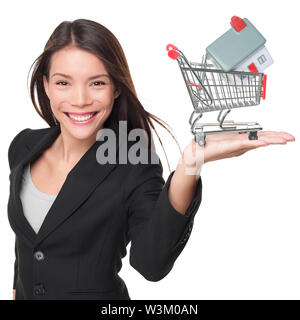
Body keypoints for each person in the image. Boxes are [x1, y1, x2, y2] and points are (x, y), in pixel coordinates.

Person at [8, 18, 295, 300]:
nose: (80, 99)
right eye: (63, 83)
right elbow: (30, 244)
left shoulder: (134, 164)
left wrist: (191, 163)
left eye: (96, 83)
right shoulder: (24, 147)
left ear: (115, 88)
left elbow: (150, 264)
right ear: (45, 85)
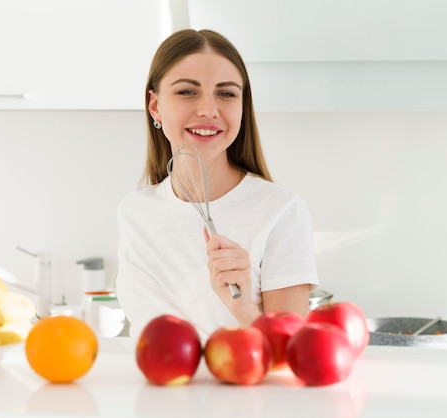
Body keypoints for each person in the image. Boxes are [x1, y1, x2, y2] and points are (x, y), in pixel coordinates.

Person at [115, 29, 319, 341]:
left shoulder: (281, 212)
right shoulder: (135, 211)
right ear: (154, 105)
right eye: (187, 92)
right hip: (153, 389)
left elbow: (286, 355)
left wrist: (242, 307)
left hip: (240, 390)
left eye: (226, 93)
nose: (209, 110)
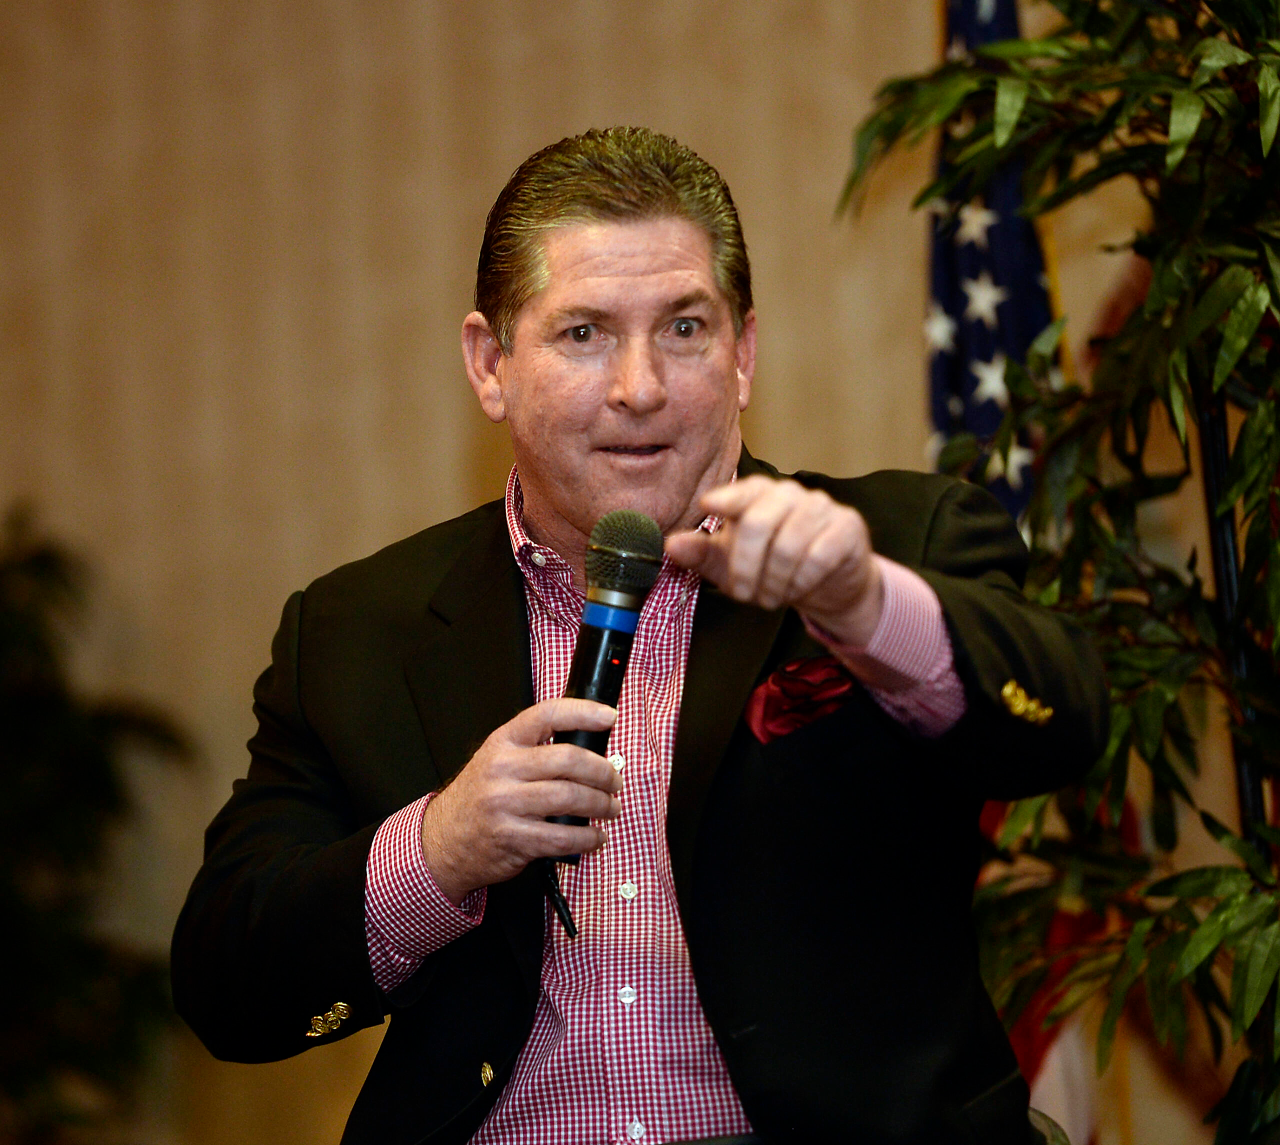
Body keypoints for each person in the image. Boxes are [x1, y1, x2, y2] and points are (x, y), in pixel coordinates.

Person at [172, 127, 1106, 1145]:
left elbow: (1064, 721)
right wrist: (438, 851)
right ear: (490, 364)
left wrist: (861, 602)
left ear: (743, 354)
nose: (640, 386)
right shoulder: (356, 629)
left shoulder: (892, 547)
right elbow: (229, 986)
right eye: (583, 333)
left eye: (684, 328)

********************

> **Work instruction**
In the data above, find the line with "left eye: (96, 83)" and repeat it and every line after it through the end, exactly; leave the pictures out.

> **Problem solution**
left eye: (96, 83)
right shoulder: (24, 147)
left ear: (115, 88)
left elbow: (150, 264)
right ear: (45, 85)
Body keypoints for each person in the image. Boxes are [x1, y1, x2, y2] and points are (x, y), in pixel coordinates.

Person at [115, 29, 319, 341]:
left shoulder: (281, 212)
right shoulder: (135, 211)
right ear: (154, 105)
right eye: (187, 92)
right hip: (153, 389)
left elbow: (286, 355)
left wrist: (242, 307)
left hip: (240, 390)
left eye: (226, 93)
nose: (209, 110)
Body keypoints for each person in the image. Boxes are [x1, y1, x2, y2] and points are (x, y), in pixel coordinates.

Person at [172, 127, 1106, 1145]:
left elbow: (1064, 721)
right wrist: (438, 851)
right ear: (490, 364)
left wrist: (861, 602)
left ear: (743, 354)
nose: (640, 386)
right shoulder: (356, 629)
left shoulder: (892, 547)
right elbow: (229, 986)
right eye: (583, 333)
left eye: (684, 328)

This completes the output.